An exemplary method of operation of recommendation engine 150 is shown in FIG. 4. In FIG. 4, a profile produced in accordance with the present disclosure, e.g., the profile output of the apparatus of FIG. 2 or the output of the method of FIG. 3, undergoes a comparison at step 410 of FIG. 4. The comparison may occur as described above in regard to the operation of recommendation engine 150 to produce a recommendation at step 420.

Although embodiments which incorporate the teachings of the present disclosure have been shown and described in detail herein, those skilled in the art can readily devise many other varied embodiments that still incorporate these teachings. Having described embodiments of a method and apparatus for processing textual information (which are intended to be illustrative and not limiting), it is noted that modifications and variations can be made by persons skilled in the art in light of the above teachings.
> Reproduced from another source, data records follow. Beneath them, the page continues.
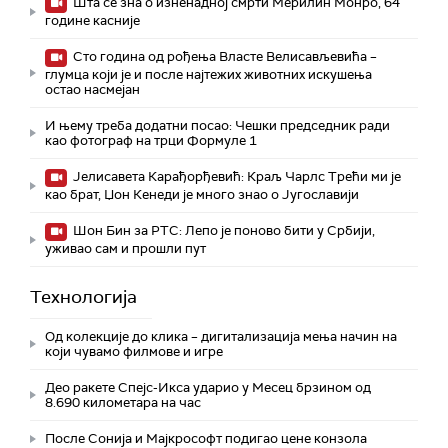
Шта се зна о изненадној смрти Мерилин Монро, 64
године касније
Сто година од рођења Власте Велисављевића –
глумца који је и после најтежих животних искушења
остао насмејан
И њему треба додатни посао: Чешки председник ради
као фотограф на трци Формуле 1
Јелисавета Карађорђевић: Краљ Чарлс Трећи ми је
као брат, Џон Кенеди је много знао о Југославији
Шон Бин за РТС: Лепо је поново бити у Србији,
уживао сам и прошли пут
Технологијa
Од колекције до клика – дигитализација мења начин на
који чувамо филмове и игре
Део ракете Спејс-Икса ударио у Месец брзином од
8.690 километара на час
После Сонија и Мајкрософт подигао цене конзола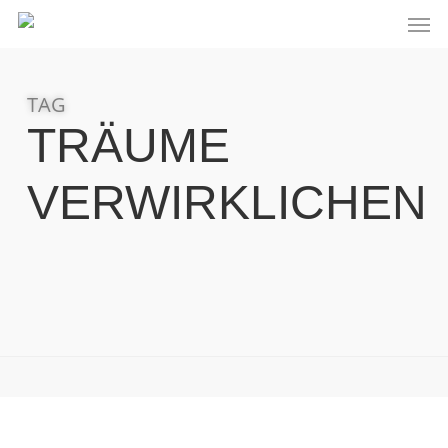
SKIP
MEN
TO
MAIN
CONTENT
TAG
TRÄUME
VERWIRKLICHEN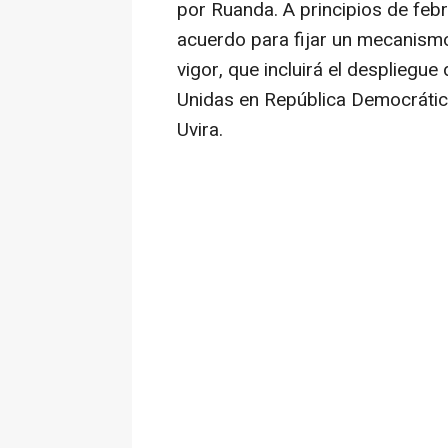
por Ruanda. A principios de febr
acuerdo para fijar un mecanismo
vigor, que incluirá el despliegu
Unidas en República Democráti
Uvira.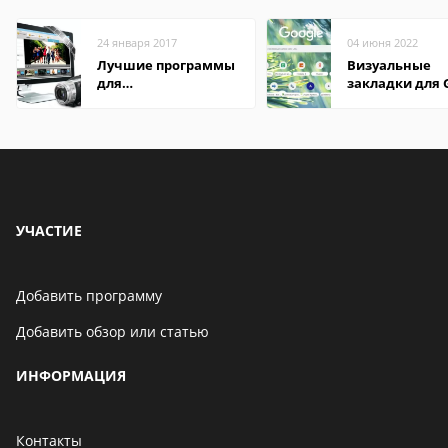
24 января 2017
04 июня 2022
Лучшие программы
Визуальные
для
закладки для 
редактирования
Chrome
видео: подробные
обзоры
УЧАСТИЕ
Добавить программу
Добавить обзор или статью
ИНФОРМАЦИЯ
Контакты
It is therefore to be understood that changes may be made in the particular embodiments disclosed which are within the scope of the disclosure as outlined by the appended claims.

Claims

1. A method for automatically analyzing a database of textual information associated with user reviews, the method comprising:

selecting words in the database exhibiting a characteristic;

processing the selected words to produce a graph representing a relationship between the selected words;

applying spectral analysis comprising cover tree based divisive hierarchical clustering to the graph for creating clusters of the selected words arranged in a tree comprising multiple levels wherein each level comprises thematically coherent ones of the clusters.

2. The method of claim 1 wherein the characteristic comprises multiple occurrences within the database.

3. The method of claim 1 wherein processing the selected words comprises linking words in the graph if they occur in one sentence included in the database and weighting the links in accordance with co-occurences between the linked words.

4. The method of claim 1 wherein the tree represents a first profile associated with a particular user;

repeating the method of claim 1 to produce a second tree and a second profile associated with a second user; and

comparing the first and second profiles to determine a similarity between the profiles.

5. The method of claim 4 wherein the step of comparing comprises determining a cosine similarity between a cluster of the first tree and a cluster of the second tree.

6. Apparatus comprising:

a pre-processor for selecting words included in a database of textual information associated with user reviews and having a characteristic;

a word graph generator for processing the selected words to produce a graph representing a relationship between the selected words; and

a word graph analyzer for performing a spectral analysis on the word graph to determine a structure of the graph wherein the spectral analysis comprises applying a cover tree based divisive hierarchical clustering for creating clusters of the selected words arranged in a tree and comprising multiple levels, each level comprising thematically coherent ones of the clusters.

7. The apparatus of claim 6 wherein the characteristic comprises multiple occurrences within the database.

8. The apparatus of claim 7 wherein the processing step comprises linking words in the graph if they occur in one sentence included in the database and weighting the links in accordance with co-occurences between the linked words

9. The apparatus of claim 6 wherein the tree represents a first profile associated with a particular user; and wherein the word graph generator processes the selected words for generating a second graph representing a second relationship between the selected words and the word graph analyzer processes the second graph for producing a second tree representing a second profile; and further comprising

a comparator for comparing the first and second profiles to determine a similarity between the profiles.

10. The apparatus of claim 9 wherein the comparator determines a cosine similarity between a cluster of the first tree and a cluster of the second tree.